Our ability to preserve digital objects is dependent, among other things, on whether the file format used:
- Is openly documented (more preservable) or proprietary (less preservable);
- Is supported by a range of software platforms (more preservable) or by only one (less preservable);
- Is widely adopted (more preservable) or has low use (less preservable);
- Is lossless data compression (more preservable) or lossy data compression (less preservable); and
- Contains embedded files or embedded programs/scripts, like macros (less preservable).
In many cases you may need to actively work with data in a proprietary format, or a format that can only be used with one type of software. Or, the instrument you work with may output to a proprietary format by default. However, when you consider what you will share and/or archive, consider exporting that data to a more open or widely supported format so that it may have the greatest utility in the future. IDEALS maintains a list of file format recommendations based on its preservation support policy.

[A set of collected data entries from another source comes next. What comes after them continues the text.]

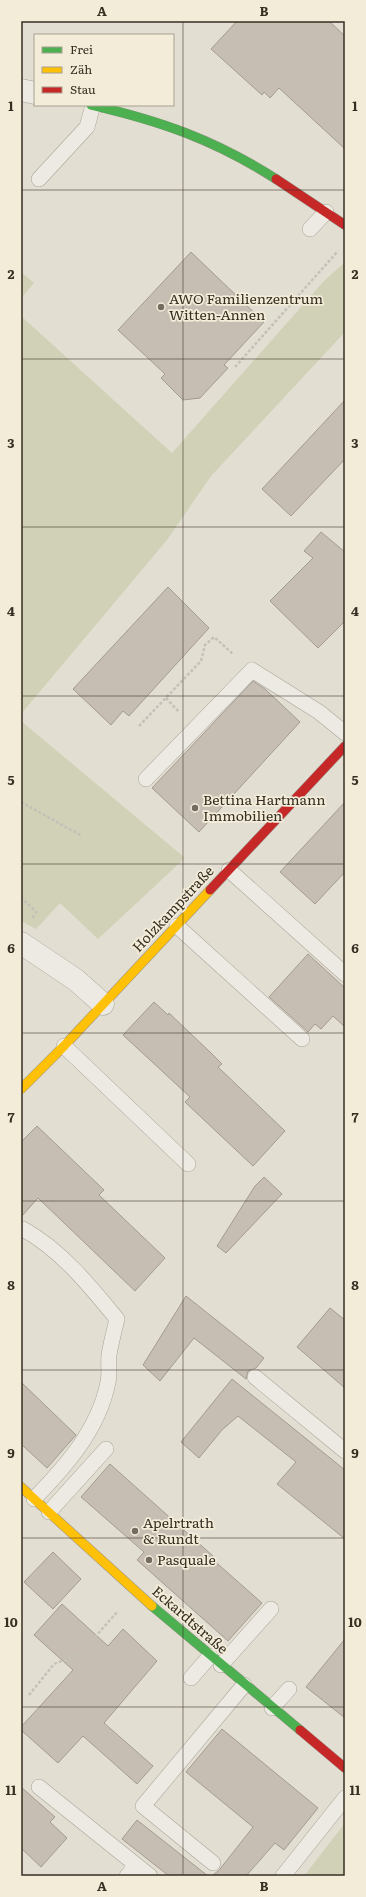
<svg xmlns="http://www.w3.org/2000/svg" width="366" height="1897" font-family="Literata,serif">
<rect width="100%" height="100%" fill="#e3ded2"/>
<path fill="#d0d1b6" d="M 345,262 L 345,332 L 211,476 L 167,540 L 21,714 L 21,316 L 172,453 L 324,281 Z
M 21,272 L 34,283 L 21,298 Z
M 21,721 L 185,858 L 98,939 L 60,903 L 36,929 L 21,921 Z
M 345,1823 L 345,1876 L 304,1876 Z"/>
<path fill="#c7beb3" stroke="#a39b91" d="M 237,21 L 329,21 L 345,36 L 345,149 L 279,88 L 270,98 L 264,92 L 262,95 L 211,49 Z
M 191,252 L 264,322 L 224,365 L 228,368 L 200,398 L 183,400 L 161,378 L 165,374 L 118,330 Z
M 345,400 L 345,459 L 291,516 L 262,489 Z
M 321,532 L 345,552 L 345,621 L 318,648 L 270,601 L 313,558 L 304,551 Z
M 168,587 L 209,628 L 129,716 L 123,711 L 111,725 L 73,689 Z
M 253,681 L 265,689 L 300,722 L 199,832 L 152,788 Z
M 345,802 L 345,872 L 315,904 L 280,872 Z
M 308,954 L 345,988 L 345,1027 L 333,1016 L 321,1029 L 315,1024 L 308,1032 L 269,997 Z
M 154,1002 L 168,1015 L 169,1013 L 210,1052 L 222,1064 L 218,1067 L 285,1131 L 253,1166 L 185,1102 L 190,1097 L 123,1035 Z
M 37,1126 L 104,1190 L 99,1195 L 165,1258 L 135,1291 L 38,1198 L 21,1217 L 21,1142 Z
M 264,1177 L 282,1194 L 226,1253 L 217,1246 L 255,1186 Z
M 186,1296 L 264,1358 L 256,1368 L 248,1371 L 246,1379 L 194,1338 L 160,1381 L 143,1365 Z
M 330,1308 L 345,1320 L 345,1388 L 297,1347 Z
M 232,1379 L 345,1470 L 345,1539 L 277,1484 L 296,1462 L 238,1416 L 222,1430 L 199,1458 L 181,1442 Z
M 21,1382 L 76,1435 L 47,1468 L 21,1444 Z
M 110,1464 L 213,1556 L 211,1558 L 262,1603 L 228,1641 L 137,1560 L 144,1552 L 81,1497 Z
M 53,1552 L 81,1579 L 53,1609 L 24,1582 Z
M 62,1604 L 108,1646 L 123,1629 L 157,1661 L 104,1723 L 153,1766 L 137,1784 L 83,1736 L 58,1763 L 21,1730 L 21,1727 L 73,1670 L 34,1635 Z
M 345,1639 L 345,1718 L 306,1687 Z
M 222,1729 L 318,1808 L 284,1850 L 275,1843 L 246,1876 L 212,1876 L 220,1869 L 253,1827 L 186,1772 Z
M 21,1787 L 55,1817 L 50,1822 L 67,1838 L 41,1867 L 21,1848 Z
M 137,1820 L 208,1876 L 169,1876 L 122,1839 Z"/>
<g fill="none" stroke-linecap="round" stroke-linejoin="round">
<defs>
<path id="lane" d="M 39,179 L 87,127 L 93,105
M 310,229 L 326,212
M 146,779 L 252,670 L 319,712 L 345,733
M 229,870 L 345,974
M 177,926 L 302,1039
M 64,1046 L 188,1164
M 23,1229 C 61,1250 90,1286 117,1319 C 114,1331 111,1343 109,1355 C 108,1364 110,1373 108,1382 C 99,1429 66,1466 34,1499
M 255,1377 L 345,1451
M 49,1512 L 106,1449
M 221,1665 L 271,1609
M 191,1678 L 210,1656
M 272,1708 L 289,1689
M 39,1787 L 150,1876
M 213,1863 L 143,1806 L 244,1685
M 127,1876 L 136,1865
M 283,1876 L 345,1798"/>
<path id="street" d="M 21,90 L 35,93
M 21,943 L 76,980 L 103,1004"/>
<path id="fast" d="M 91,105 C 161,121 215,140 276,179
M 152,1606 L 300,1730"/>
<path id="slow" d="M 21,1089 L 64,1046 L 210,890
M 21,1487 L 152,1606"/>
<path id="jam" d="M 276,179 L 345,225
M 210,890 L 345,746
M 300,1730 L 345,1768"/>
</defs>
<use href="#lane" stroke="#a9a49a" stroke-width="16"/>
<use href="#street" stroke="#a9a49a" stroke-width="23"/>
<use href="#fast" stroke="#99938a" stroke-width="10"/>
<use href="#slow" stroke="#99938a" stroke-width="10"/>
<use href="#jam" stroke="#99938a" stroke-width="10"/>
<path stroke="#c4c1b9" stroke-width="2.5" stroke-dasharray="3 2" stroke-linecap="butt" d="M 235,367 L 338,251
M 166,698 L 179,712
M 139,726 L 201,661 L 205,645 L 214,637 L 233,654
M 21,802 L 82,836
M 21,897 L 36,912 L 32,919
M 29,1695 L 54,1664 L 80,1654 L 118,1611"/>
<use href="#lane" stroke="#eceae2" stroke-width="15"/>
<use href="#street" stroke="#eceae2" stroke-width="22"/>
<use href="#fast" stroke="#4caf50" stroke-width="9"/>
<use href="#slow" stroke="#ffc107" stroke-width="9"/>
<use href="#jam" stroke="#c62828" stroke-width="9"/>
</g>
<path fill="none" stroke="#372e22" stroke-width="1" stroke-opacity="0.55" d="M 183,21 L 183,1876M 21,190 L 345,190M 21,359 L 345,359M 21,527 L 345,527M 21,696 L 345,696M 21,864 L 345,864M 21,1033 L 345,1033M 21,1201 L 345,1201M 21,1370 L 345,1370M 21,1538 L 345,1538M 21,1707 L 345,1707"/>
<g fill="#736c60" stroke="#f2ecd9" stroke-width="1.5">
<circle cx="161" cy="307" r="4"/>
<circle cx="195" cy="808" r="4"/>
<circle cx="135" cy="1531" r="4"/>
<circle cx="149" cy="1560" r="4"/>
</g>
<g text-anchor="middle" stroke-width="3.5" stroke-linejoin="round" paint-order="stroke">
<g font-size="14" fill="#372e22" stroke="#f2ecd9" text-anchor="start">
<text x="169" y="304">AWO Familienzentrum<tspan x="169" dy="16">Witten-Annen</tspan></text>
<text x="203" y="805">Bettina Hartmann<tspan x="203" dy="16">Immobilien</tspan></text>
<text x="143" y="1528">Apelrtrath<tspan x="143" dy="16">&amp; Rundt</tspan></text>
<text x="157" y="1565">Pasquale</text>
</g>
<g font-size="14" fill="#372e22" stroke="#f2ecd9">
<text transform="translate(173 909) rotate(-47)" y="5">Holzkampstraße</text>
<text transform="translate(190 1620) rotate(41)" y="5">Eckardtstraße</text>
</g>
</g>
<rect width="366" height="1897" fill="none" stroke="#f2ecd9" stroke-width="44"/>
<rect x="34" y="34" width="140" height="72" fill="#f2ecd9" stroke="#a7a090"/>
<rect x="42" y="47" width="20" height="6" fill="#4caf50" stroke="#a7a090"/>
<text x="70" y="54" font-size="12" fill="#372e22">Frei</text>
<rect x="42" y="67" width="20" height="6" fill="#ffc107" stroke="#a7a090"/>
<text x="70" y="74" font-size="12" fill="#372e22">Zäh</text>
<rect x="42" y="87" width="20" height="6" fill="#c62828" stroke="#a7a090"/>
<text x="70" y="94" font-size="12" fill="#372e22">Stau</text>
<rect x="22" y="22" width="322" height="1853" fill="none" stroke="#372e22" stroke-width="1.5"/>
<g font-size="13" text-anchor="middle" font-weight="bold" fill="#372e22">
<text x="102" y="16">A</text>
<text x="264" y="16">B</text>
<text x="11" y="111">1</text>
<text x="355" y="111">1</text>
<text x="11" y="279">2</text>
<text x="355" y="279">2</text>
<text x="11" y="448">3</text>
<text x="355" y="448">3</text>
<text x="11" y="616">4</text>
<text x="355" y="616">4</text>
<text x="11" y="785">5</text>
<text x="355" y="785">5</text>
<text x="11" y="953">6</text>
<text x="355" y="953">6</text>
<text x="11" y="1122">7</text>
<text x="355" y="1122">7</text>
<text x="11" y="1290">8</text>
<text x="355" y="1290">8</text>
<text x="11" y="1458">9</text>
<text x="355" y="1458">9</text>
<text x="11" y="1627">10</text>
<text x="355" y="1627">10</text>
<text x="11" y="1795">11</text>
<text x="355" y="1795">11</text>
<text x="102" y="1891">A</text>
<text x="264" y="1891">B</text>
</g>
</svg>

Whether you work alone, with a group in a lab, or with a research group, it’s useful to have a defined, documented set of naming and versioning conventions for both the files you are creating as well as the directory structure in which the files live. While establishing such conventions take some set up time, in the long run they can:
- Ease finding specific files
- Prevent confusion if more than one person is working with files
- Minimize chances of overwriting files when it is important to preserve differences
Establishing a naming convention is a matter of defining and documenting such a convention. Some very basic tips are:
- For your directory structure (folders), consider using names that are descriptive of the files in the folder. For projects that go on over a period of time, consider using the year in the file name.

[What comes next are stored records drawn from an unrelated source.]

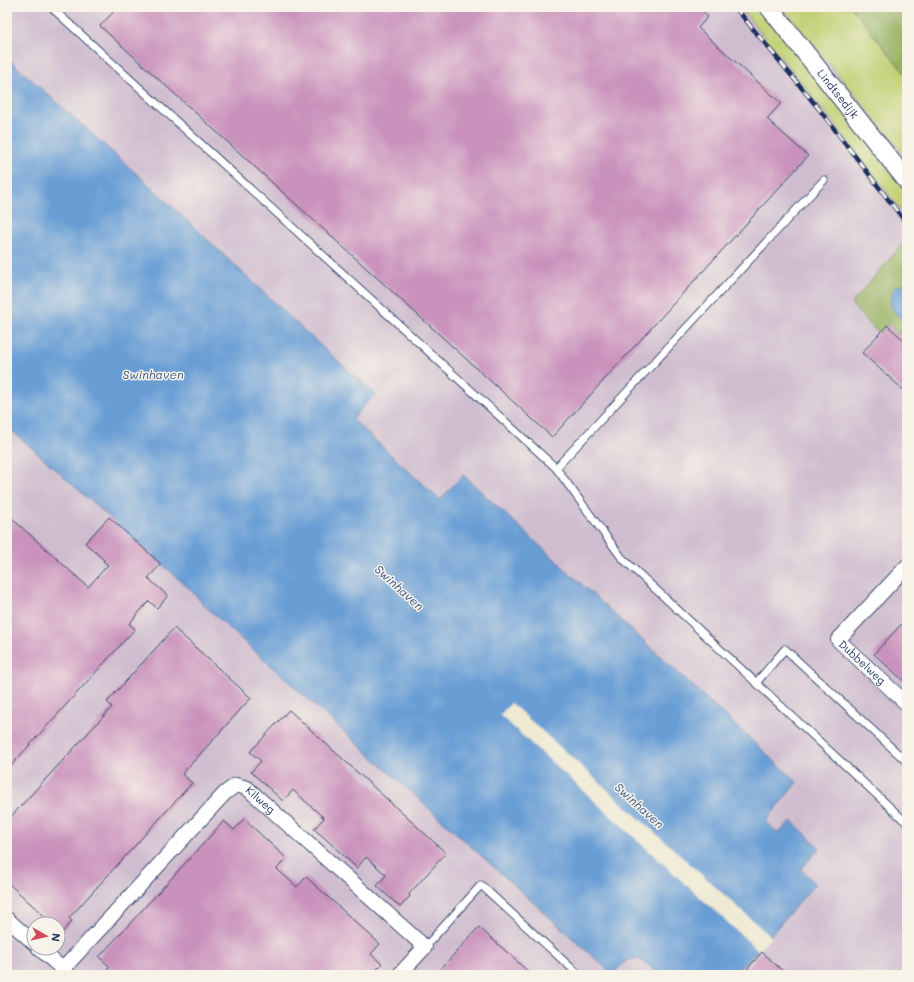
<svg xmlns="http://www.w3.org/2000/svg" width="914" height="982" viewBox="0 0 914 982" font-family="Mali,sans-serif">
<rect width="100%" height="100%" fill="#f7f3e8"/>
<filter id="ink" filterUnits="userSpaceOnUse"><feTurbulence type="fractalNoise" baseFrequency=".025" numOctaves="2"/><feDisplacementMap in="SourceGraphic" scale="8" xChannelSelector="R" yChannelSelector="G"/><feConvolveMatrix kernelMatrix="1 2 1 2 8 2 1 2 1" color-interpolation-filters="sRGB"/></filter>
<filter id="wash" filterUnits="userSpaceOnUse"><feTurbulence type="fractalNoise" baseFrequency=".012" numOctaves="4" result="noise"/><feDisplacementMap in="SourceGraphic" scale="16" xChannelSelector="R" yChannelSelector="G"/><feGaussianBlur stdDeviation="0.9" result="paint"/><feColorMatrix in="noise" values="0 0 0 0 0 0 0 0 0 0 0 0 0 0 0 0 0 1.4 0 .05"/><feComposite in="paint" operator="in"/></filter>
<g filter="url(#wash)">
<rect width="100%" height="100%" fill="#efe9d1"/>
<path fill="#cfbdcf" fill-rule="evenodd" d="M 7,7 L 907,7 L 907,975 L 7,975 ZM 34,924 L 58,924 L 58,948 L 34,948 Z"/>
<g fill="#c0d073" stroke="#6e8068">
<path d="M 740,7 L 760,7 L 862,134 L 907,193 L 907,218 L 833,122 Z"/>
<path d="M 782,7 L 851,7 L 907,76 L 907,158 Z"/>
</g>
<g fill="#98b265" stroke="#5a7062">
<path d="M 851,7 L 894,7 L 907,14 L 907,76 Z"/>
<path d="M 907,239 L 907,285 L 896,286 L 892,309 L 907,324 L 907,342 L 888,324 L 879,333 L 872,327 L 851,304 Z"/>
</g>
<g fill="#699ed5" stroke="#42669a">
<path d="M 7,58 L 148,184 L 308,334 L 375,394 L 352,419 L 440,500 L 463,475 L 797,782 L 766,821 L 778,833 L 792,821 L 820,848 L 801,869 L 815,884 L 755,953 L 732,975 L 659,975 C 649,966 639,952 624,963 C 621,966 618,969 615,972 L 610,972 L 206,607 L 191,590 L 7,426 Z"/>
<path d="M 907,285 L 907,324 C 893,310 884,306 896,286 Z"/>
</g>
<path fill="#efe9d1" d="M 511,703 L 771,937 L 759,951 L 500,715 Z"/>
<g id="blocks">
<g fill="#c992bc">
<path d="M 118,7 L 698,7 L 708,16 L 698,28 L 781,103 L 767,119 L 808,156 L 552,437 L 100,26 Z"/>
<path d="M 887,325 L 907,343 L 907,393 L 862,353 Z"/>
<path d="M 7,514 L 88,587 L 108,565 L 103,561 L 104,560 L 85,543 L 109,517 L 161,564 L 148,578 L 168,596 L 157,608 L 149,601 L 129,624 L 135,629 L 7,770 Z"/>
<path d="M 907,618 L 907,684 L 874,654 Z"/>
<path d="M 174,628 L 251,698 L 182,774 L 192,783 L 69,918 L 72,921 L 58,937 L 58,924 L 53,924 L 7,882 L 7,821 L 112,707 L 107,702 Z"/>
<path d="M 289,710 L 446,853 L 409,894 L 410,896 L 400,907 L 377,886 L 386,875 L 366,857 L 357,868 L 327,840 L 314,829 L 324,818 L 293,790 L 283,801 L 251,772 L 261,761 L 250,752 Z"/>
<path d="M 244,819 L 286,858 L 277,869 L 297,887 L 306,877 L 380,944 L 371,954 L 382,964 L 371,975 L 102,975 L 110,967 L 99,957 L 224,821 L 234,830 Z"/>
<path d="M 479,927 L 532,975 L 435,975 Z"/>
<path d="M 762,952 L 787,975 L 742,975 Z"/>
</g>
</g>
</g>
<g filter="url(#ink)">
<use href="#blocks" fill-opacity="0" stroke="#3b4b6f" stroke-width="1"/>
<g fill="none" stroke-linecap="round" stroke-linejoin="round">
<g stroke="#3b4b6f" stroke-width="9">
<g id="service">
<path d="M 51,7 L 556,468 L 622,558 L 907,823"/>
<path d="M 556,468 L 824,180"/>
<path d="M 756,683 L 785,649 L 907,762"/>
<path d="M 425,947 L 481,885 L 579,975"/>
</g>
</g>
<g stroke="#3b4b6f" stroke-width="16">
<g id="minor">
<path id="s1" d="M 907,566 L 838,640 L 907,704"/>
<path d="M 7,919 L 34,943"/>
<path d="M 39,948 L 69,975"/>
<path id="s2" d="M 63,969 L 225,793 L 236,785 L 247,788 L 425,947 L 399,975"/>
</g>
</g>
<g stroke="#3b4b6f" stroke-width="20">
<g id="tertiary">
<path id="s3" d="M 769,7 L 907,181"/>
</g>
</g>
<use href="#service" stroke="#fff" stroke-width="7"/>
<use href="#minor" stroke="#fff" stroke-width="14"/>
<use href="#tertiary" stroke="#fff" stroke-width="18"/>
<g stroke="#1b2f5e" stroke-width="4.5">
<path id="rail" d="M 735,7 L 819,109 L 907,224"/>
</g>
<use href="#rail" stroke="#f7f3e8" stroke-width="3" stroke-dasharray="9" stroke-linecap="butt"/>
</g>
</g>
<g text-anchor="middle" stroke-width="3" stroke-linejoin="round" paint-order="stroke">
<g font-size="11" fill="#1b2f5e" stroke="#f7f3e8">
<text dy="4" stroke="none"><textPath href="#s3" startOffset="111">Lindtsedijk</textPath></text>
<text dy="4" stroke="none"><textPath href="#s1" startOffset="134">Dubbelweg</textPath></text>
<text dy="4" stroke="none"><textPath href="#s2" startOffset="282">Kilweg</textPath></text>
</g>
<g font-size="12" font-style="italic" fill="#365688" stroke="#f7f3e8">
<text x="153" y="379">Swinhaven</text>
<text transform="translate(399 588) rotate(42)" y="4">Swinhaven</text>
<text transform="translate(639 806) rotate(42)" y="4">Swinhaven</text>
</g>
</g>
<rect width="914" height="982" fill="none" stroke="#f7f3e8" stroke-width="24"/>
<g transform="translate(46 936) rotate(98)"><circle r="19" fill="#f7f3e8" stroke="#9fa5b1"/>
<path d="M0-3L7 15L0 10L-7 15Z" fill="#d1495b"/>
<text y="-6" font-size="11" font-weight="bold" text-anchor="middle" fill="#1b2f5e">N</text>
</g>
</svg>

- For file names, consider using names that are descriptive of the content of the file.
- Avoid characters such as / \ & $ : * in names as these can have specific meanings to an operating system.
- Use underscores ( _ ) and not spaces to separate terms.
- Keep names short. Some operating systems/software programs have a difficult time parsing long file or folder names.
- Most importantly, be CONSISTENT!
Some resources for renaming files:
Versioning is generally part of the naming convention. Again, defining and documenting such a convention is helpful.
- Use a convention such as v01 appended to the end of the name to indicate versions. Change the version number each time you save a file where you want to distinguish between the changes. For final versions of a file, append FINAL at the end of the name.
- If producing software, use a system such as Subversion that tracks changes.
- Again, be CONSISTENT!